» What to produce
Can you duplicate the material below word for word and leave out the pictures?

» Given records
--- --- ---
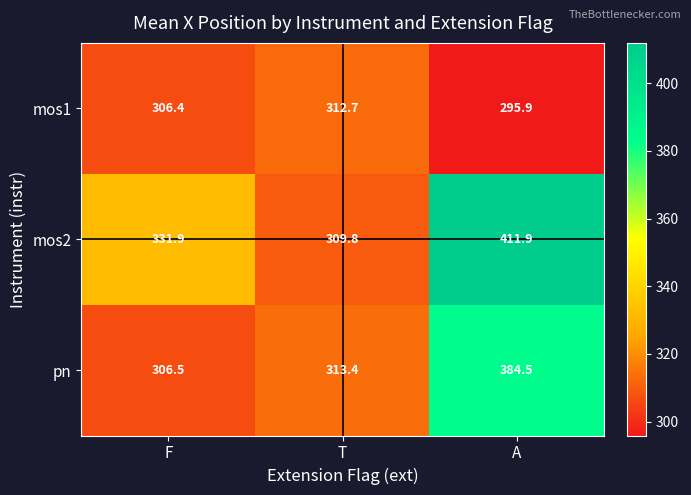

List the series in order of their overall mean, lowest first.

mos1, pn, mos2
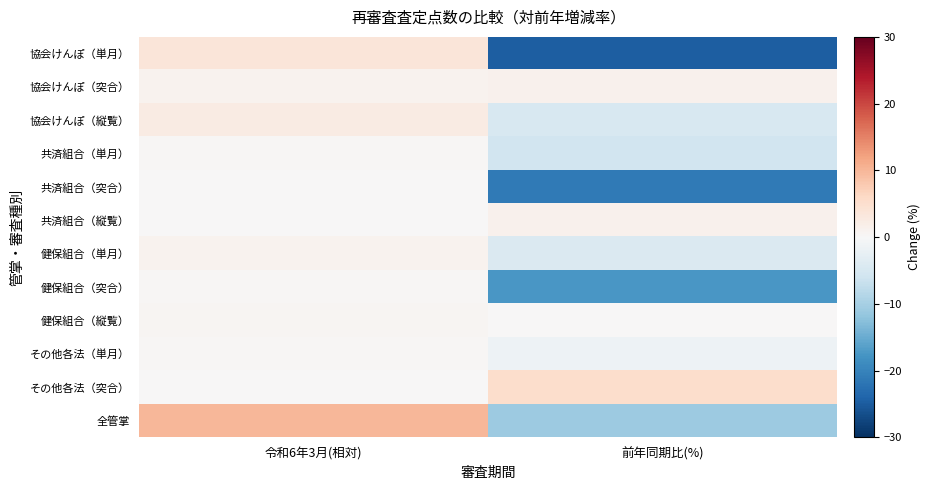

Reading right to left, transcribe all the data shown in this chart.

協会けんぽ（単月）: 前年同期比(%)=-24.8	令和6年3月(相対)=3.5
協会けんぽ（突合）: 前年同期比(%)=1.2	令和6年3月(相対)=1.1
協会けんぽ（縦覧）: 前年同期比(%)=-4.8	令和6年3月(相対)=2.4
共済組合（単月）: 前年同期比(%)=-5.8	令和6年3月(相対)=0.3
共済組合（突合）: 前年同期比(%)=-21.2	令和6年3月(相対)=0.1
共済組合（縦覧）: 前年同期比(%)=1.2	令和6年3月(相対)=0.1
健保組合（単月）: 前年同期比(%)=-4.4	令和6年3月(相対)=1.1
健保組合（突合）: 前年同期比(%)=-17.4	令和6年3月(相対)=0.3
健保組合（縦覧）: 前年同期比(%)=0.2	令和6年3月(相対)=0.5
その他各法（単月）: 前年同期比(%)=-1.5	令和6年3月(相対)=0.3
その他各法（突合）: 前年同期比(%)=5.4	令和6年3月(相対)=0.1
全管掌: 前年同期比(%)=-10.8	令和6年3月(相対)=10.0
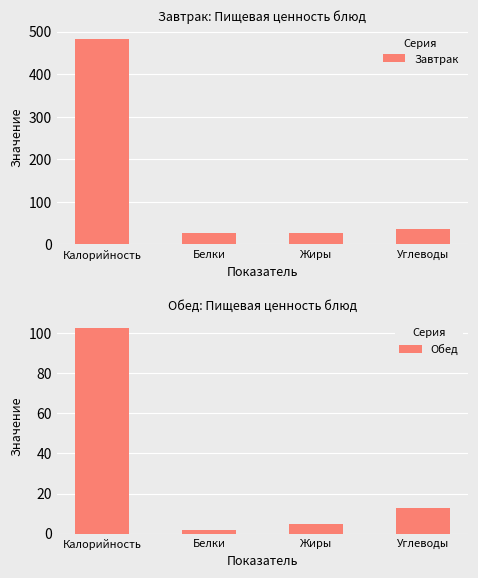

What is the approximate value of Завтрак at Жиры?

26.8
--- --- ---
» Task result
List the series in order of their overall mean, lowest first.

mos1, pn, mos2

Reading right to left, transcribe all the data shown in this chart.

協会けんぽ（単月）: 前年同期比(%)=-24.8	令和6年3月(相対)=3.5
協会けんぽ（突合）: 前年同期比(%)=1.2	令和6年3月(相対)=1.1
協会けんぽ（縦覧）: 前年同期比(%)=-4.8	令和6年3月(相対)=2.4
共済組合（単月）: 前年同期比(%)=-5.8	令和6年3月(相対)=0.3
共済組合（突合）: 前年同期比(%)=-21.2	令和6年3月(相対)=0.1
共済組合（縦覧）: 前年同期比(%)=1.2	令和6年3月(相対)=0.1
健保組合（単月）: 前年同期比(%)=-4.4	令和6年3月(相対)=1.1
健保組合（突合）: 前年同期比(%)=-17.4	令和6年3月(相対)=0.3
健保組合（縦覧）: 前年同期比(%)=0.2	令和6年3月(相対)=0.5
その他各法（単月）: 前年同期比(%)=-1.5	令和6年3月(相対)=0.3
その他各法（突合）: 前年同期比(%)=5.4	令和6年3月(相対)=0.1
全管掌: 前年同期比(%)=-10.8	令和6年3月(相対)=10.0

What is the approximate value of Завтрак at Жиры?

26.8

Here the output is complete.